One important aspect to restructuring the use of land in the High Street is to improve the ability to recycle and reshape commercial property. One way of doing this is to mandate complete transparency of rents paid in the commercial property sector throughout the UK. Although this would be controversial, and many landlords would hate it, it would lead to a radical recalibration of commercial rents, and this would help local authorities, tenants and owners make better decisions about how to use their land and property.
Business rates is a much hated tax; but a clear alternative to it does not yet exist so it is unlikely to disappear any time soon. However, the way business rates are implemented is incredibly cumbersome. At revaluation, the Valuation Office Agency adjusts the rateable value of business properties to reflect changes in the property market. Revaluations are typically done every five years. By ensuring complete transparency on market rents, and using these to play a key part in the revaluation of business rates, it would be possible to align business rates much more closely with rental values (not necessarily the same as what a property might be worth to buy) and make them much more sensitive to market fluctuations on a yearly basis.
The proposal known as “street votes” allows local people, on single stretches of street, to vote on permission to build upwards to a maximum of five storeys and take up more of their plots, such as by adopting a terrace format. It was recommended by the Building Better, Building Beautiful Commission. Much of the British urban environment is made up of low–density suburban style housing. Putting power directly in the hands of residents, if residents want to, we could allow streets to be built up with higher densities. This could create several million new homes in a city like London, and it would do so with the express positive consent of local residents rather than against their intense resistance.
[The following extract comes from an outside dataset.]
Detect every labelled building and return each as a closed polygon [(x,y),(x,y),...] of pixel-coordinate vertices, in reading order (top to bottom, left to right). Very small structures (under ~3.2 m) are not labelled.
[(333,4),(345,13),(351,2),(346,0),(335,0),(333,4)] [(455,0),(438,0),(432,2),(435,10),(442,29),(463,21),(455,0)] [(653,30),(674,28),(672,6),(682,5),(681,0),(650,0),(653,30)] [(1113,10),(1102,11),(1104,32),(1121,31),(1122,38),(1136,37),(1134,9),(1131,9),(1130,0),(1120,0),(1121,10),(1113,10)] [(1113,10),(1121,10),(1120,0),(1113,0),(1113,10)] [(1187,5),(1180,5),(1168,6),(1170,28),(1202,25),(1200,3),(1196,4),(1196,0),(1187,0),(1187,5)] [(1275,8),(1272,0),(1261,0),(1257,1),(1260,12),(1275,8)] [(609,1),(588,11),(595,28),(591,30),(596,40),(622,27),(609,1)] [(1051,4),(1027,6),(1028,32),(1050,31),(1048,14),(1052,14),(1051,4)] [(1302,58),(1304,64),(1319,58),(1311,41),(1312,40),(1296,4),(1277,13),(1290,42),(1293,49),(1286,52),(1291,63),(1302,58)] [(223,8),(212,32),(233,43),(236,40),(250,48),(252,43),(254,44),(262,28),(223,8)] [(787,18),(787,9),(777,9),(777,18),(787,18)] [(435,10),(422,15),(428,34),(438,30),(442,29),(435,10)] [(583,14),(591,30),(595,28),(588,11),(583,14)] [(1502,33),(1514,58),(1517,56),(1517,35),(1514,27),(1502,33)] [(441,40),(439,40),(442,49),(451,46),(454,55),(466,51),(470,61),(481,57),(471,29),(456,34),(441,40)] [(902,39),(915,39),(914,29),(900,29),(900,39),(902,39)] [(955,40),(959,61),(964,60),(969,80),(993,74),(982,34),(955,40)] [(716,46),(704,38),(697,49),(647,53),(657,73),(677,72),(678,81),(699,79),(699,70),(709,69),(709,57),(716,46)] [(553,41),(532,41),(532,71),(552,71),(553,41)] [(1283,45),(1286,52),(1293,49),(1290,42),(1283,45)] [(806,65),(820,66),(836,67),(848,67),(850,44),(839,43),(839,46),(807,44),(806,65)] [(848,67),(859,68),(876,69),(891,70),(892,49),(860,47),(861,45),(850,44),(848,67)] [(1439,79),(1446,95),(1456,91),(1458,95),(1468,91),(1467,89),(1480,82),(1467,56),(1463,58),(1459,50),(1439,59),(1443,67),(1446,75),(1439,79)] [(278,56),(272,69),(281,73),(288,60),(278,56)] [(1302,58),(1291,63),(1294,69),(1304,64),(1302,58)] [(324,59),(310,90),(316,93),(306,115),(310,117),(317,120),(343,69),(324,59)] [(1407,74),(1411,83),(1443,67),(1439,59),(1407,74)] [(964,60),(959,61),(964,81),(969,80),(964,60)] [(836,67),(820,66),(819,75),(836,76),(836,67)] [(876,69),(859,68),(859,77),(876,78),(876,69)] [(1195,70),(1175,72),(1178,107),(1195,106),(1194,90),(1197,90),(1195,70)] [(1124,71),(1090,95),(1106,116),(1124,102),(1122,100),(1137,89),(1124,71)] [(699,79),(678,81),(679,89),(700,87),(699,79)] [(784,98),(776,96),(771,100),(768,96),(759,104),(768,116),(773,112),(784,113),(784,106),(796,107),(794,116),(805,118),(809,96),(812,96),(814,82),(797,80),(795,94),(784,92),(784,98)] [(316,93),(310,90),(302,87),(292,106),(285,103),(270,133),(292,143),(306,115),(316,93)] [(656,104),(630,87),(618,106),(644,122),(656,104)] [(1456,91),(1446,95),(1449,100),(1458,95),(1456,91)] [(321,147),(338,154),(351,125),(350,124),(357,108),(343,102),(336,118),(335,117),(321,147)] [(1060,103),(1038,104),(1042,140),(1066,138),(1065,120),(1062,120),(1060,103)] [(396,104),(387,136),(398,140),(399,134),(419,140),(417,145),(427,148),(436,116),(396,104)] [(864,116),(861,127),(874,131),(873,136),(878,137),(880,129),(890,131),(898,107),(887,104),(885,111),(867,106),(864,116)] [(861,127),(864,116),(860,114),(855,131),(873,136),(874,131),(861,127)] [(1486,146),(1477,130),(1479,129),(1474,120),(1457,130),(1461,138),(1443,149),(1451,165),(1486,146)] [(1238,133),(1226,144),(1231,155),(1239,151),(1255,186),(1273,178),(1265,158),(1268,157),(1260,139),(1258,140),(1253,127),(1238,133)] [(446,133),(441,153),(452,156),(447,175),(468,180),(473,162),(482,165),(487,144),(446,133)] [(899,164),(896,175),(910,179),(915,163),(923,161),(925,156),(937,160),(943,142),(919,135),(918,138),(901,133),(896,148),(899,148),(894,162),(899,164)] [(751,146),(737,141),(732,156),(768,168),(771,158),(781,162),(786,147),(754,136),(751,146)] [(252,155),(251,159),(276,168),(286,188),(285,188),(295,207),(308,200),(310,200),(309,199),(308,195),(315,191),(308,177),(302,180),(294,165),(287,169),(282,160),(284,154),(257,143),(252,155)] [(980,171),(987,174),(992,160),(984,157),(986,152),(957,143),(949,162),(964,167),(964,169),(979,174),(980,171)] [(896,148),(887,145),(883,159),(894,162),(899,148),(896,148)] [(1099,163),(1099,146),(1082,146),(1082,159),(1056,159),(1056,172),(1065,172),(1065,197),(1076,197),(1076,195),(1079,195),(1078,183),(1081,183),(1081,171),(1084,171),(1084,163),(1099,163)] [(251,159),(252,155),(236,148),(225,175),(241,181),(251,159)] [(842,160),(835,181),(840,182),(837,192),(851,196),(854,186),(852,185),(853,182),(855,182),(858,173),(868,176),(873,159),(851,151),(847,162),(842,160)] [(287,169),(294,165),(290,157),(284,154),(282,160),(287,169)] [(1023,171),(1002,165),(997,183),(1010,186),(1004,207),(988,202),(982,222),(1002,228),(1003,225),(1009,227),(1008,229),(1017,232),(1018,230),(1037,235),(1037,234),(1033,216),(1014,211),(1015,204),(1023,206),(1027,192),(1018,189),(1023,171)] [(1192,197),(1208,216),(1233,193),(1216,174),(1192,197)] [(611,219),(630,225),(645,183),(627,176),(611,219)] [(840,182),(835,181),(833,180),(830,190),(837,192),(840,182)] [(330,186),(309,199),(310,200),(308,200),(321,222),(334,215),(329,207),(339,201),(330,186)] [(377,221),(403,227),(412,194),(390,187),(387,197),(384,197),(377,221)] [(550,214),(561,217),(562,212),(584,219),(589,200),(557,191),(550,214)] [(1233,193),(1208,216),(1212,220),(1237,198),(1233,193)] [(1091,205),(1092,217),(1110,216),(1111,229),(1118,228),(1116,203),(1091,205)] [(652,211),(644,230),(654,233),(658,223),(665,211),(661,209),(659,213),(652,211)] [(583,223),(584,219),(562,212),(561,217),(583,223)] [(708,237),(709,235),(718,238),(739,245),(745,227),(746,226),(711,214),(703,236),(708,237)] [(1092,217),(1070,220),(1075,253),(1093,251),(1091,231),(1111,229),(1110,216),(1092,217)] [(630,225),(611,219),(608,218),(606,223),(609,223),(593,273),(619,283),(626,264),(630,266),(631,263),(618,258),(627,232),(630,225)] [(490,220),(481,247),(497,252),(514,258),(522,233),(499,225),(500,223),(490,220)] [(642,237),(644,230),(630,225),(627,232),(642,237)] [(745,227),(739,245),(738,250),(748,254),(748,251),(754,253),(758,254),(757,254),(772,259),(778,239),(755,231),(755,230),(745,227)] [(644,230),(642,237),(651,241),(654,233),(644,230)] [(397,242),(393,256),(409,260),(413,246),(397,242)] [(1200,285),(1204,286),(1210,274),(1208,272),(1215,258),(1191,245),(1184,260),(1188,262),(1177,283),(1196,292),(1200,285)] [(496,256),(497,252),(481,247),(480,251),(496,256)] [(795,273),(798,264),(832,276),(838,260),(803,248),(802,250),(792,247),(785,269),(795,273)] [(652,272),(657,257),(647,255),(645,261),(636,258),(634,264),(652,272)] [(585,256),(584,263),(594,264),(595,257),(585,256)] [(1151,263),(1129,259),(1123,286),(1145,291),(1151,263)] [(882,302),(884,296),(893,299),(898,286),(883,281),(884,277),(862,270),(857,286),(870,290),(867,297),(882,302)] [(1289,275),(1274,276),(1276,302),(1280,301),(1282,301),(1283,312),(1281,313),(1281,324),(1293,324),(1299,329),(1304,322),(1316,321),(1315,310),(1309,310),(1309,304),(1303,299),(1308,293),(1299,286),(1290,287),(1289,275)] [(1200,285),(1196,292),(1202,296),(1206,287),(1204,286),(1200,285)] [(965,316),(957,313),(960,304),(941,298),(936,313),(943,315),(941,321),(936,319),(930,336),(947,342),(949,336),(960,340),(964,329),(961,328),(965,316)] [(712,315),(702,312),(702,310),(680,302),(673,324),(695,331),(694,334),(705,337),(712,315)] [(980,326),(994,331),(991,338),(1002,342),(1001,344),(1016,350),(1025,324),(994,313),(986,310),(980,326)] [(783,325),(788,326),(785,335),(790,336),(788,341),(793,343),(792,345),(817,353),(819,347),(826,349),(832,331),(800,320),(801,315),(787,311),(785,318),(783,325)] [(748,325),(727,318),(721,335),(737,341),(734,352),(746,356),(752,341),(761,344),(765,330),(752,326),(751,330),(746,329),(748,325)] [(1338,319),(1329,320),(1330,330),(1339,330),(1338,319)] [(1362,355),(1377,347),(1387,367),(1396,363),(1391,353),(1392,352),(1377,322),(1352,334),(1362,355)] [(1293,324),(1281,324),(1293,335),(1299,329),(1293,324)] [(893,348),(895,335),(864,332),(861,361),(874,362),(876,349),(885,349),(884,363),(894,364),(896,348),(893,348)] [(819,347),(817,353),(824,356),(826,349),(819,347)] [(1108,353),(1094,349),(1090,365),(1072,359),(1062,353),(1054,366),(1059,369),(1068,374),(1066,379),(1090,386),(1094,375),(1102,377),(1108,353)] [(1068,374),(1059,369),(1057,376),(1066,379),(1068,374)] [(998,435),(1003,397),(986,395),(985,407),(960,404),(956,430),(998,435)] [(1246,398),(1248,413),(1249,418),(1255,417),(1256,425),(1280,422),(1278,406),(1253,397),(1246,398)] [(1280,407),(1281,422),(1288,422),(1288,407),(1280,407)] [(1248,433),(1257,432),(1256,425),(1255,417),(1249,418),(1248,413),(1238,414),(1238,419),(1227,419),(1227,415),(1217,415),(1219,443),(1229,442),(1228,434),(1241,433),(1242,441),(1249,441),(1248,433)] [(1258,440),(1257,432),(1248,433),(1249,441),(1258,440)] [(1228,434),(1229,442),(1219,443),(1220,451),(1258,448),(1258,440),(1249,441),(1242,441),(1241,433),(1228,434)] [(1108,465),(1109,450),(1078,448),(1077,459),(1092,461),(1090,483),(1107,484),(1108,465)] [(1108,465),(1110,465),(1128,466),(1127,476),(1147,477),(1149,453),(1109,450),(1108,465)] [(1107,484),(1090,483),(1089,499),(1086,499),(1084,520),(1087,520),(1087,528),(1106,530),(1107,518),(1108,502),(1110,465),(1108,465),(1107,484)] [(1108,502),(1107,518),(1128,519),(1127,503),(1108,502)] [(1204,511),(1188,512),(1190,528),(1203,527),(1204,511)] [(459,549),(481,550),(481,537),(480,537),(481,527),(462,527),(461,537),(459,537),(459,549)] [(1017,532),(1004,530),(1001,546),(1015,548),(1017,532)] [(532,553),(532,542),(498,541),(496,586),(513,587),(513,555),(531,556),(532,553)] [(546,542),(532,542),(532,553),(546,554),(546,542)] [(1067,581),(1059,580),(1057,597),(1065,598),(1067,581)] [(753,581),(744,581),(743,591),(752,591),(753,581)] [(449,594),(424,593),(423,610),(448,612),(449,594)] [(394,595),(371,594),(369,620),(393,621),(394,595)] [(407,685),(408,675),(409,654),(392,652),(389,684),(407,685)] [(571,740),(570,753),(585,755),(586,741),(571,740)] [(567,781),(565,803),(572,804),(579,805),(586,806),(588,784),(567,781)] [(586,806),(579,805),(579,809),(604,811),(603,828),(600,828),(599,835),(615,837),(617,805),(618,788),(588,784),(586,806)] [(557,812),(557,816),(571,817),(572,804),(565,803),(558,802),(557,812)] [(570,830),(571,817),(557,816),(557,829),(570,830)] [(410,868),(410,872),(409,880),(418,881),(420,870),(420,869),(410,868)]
Permission would be granted only after a successful supermajority vote. Development would be subject to rigorous design codes, also to be voted on by residents, and required to be “A rated” for energy efficiency. To preserve our heritage, these permissions should be unavailable in conservation areas and for listed buildings. Since residents would often enjoy an enormous increase in land values subsequent to such a vote, they would have a powerful incentive to support development.